The focus is clearly on the 2 day summit beginning tomorrow in Europe, and European Union leaders are now clearly divided ahead of the meeting on how to stem the bloc’s spreading debt crisis. ?

The euro is continuing to lose ground against all the major currencies including the US dollar and this is providing a significant boost to the German economy with manufacturing companies and exporters doing near record levels of business. We believe the strong German economy is deceiving the German population into thinking that the Eurozone debt crisis has bypassed them.

If the Euro falls below 1.20, other central banks could be prompted to also competitively devalue their exchange rates. Quantitative easing would be the most effective way of achieving this. 

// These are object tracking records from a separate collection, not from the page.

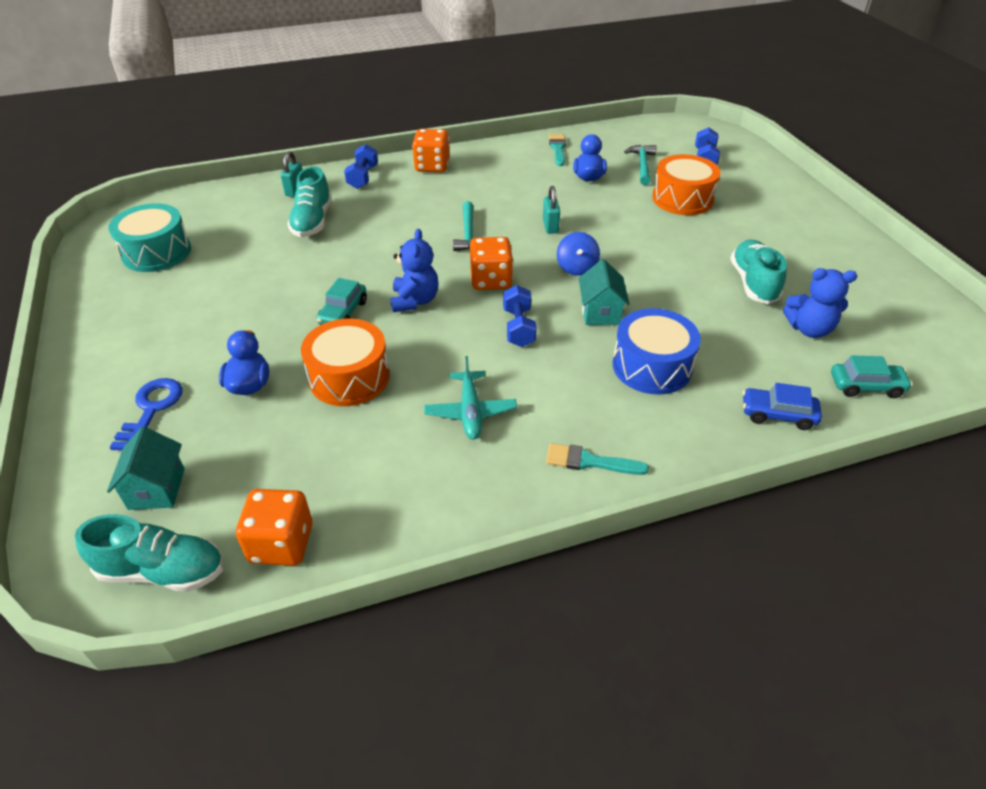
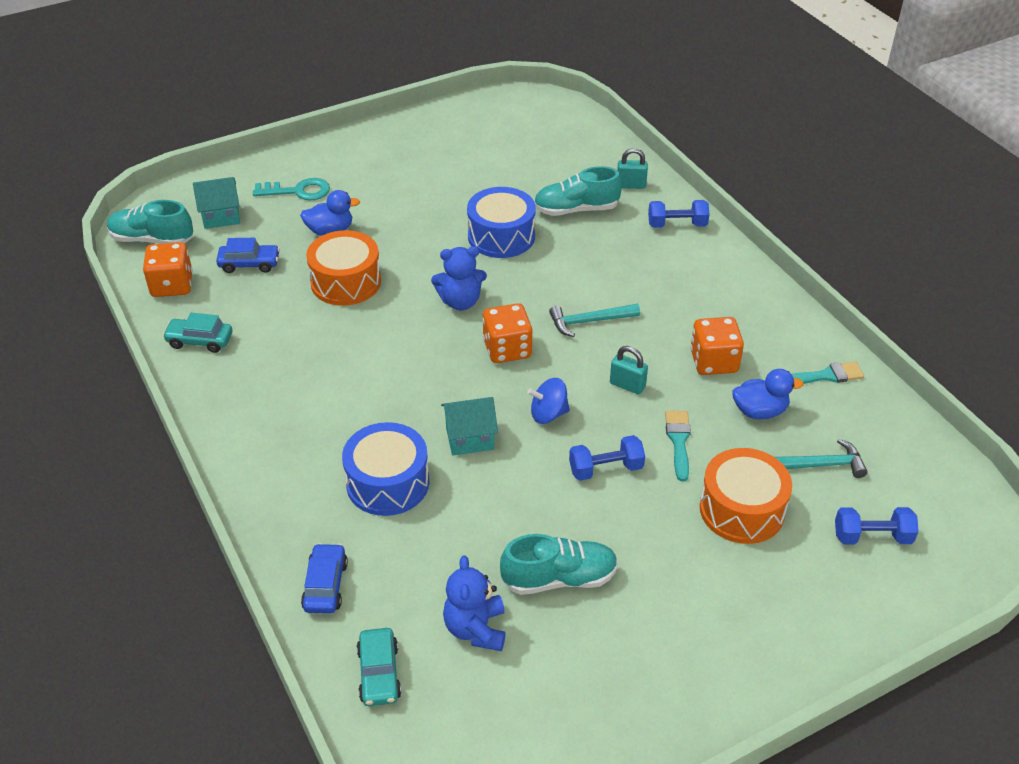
camera: 80 degrees right, 0 degrees up
turquoise shoe [75,514,224,592] -> turquoise shoe turned 105 degrees clockwise [107,200,193,244]
turquoise drum [108,203,191,272] -> none
blue key [110,378,182,451] -> turquoise key [253,178,330,201]
turquoise car [316,278,367,325] -> turquoise car moved to [163,313,232,353]
orange dice [412,129,450,172] -> orange dice moved to [690,317,744,375]
turquoise plane [424,356,517,439] -> none
blue dumbbell [503,285,537,347] -> blue dumbbell moved to [569,435,645,481]
turquoise padlock [543,186,560,234] -> turquoise padlock turned 45 degrees clockwise [610,346,648,394]
turquoise brush [546,443,649,475] -> turquoise brush moved to [665,411,691,482]
none -> blue car [216,238,280,273]
none -> blue drum [467,187,536,258]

Of course this is a false sense of security and in the event that the Italian and Spanish economies unravel further, recession will begin to bite the German economy as well. But by then it will be too late for Germany to try and turn the ship around. Angela Merkel’s continued intransigence is disturbing to say the least.

With the euro under downward pressure and likely to test the key 1.20 level in the near term,  We think the other central banks in the US, Japan, China and Australia will also be tempted to ease their exchange rates. The central banks (with the exception of Australia) will be increasingly of the view that further quantitative easing is justified now that inflation is all but subdued.

Gold is holding in above $1570, and whilst it is too early to say if the correction that began back in 2011 is over, we can expect a significant breakout of the converging triangle range in due course. The summit or any central bank action over the next few weeks could well prove to be the catalyst. 

  

The overall longer term bull market remains intact and we continue to expect new highs within 12 to 18 months and possibly before the end of the year. 

 In the event this week’s summit does no deliver at least a high-level agreement on greater fiscal and financial integration across the euro area, we can expect more volatility across the markets. The totally perplexing fact is that the Dow/S&P500 have held up so well whilst the VIX remains under 20. This is totally incongruent with the wider prevailing pessimism.

Perhaps the bark is going to be worse than the bite?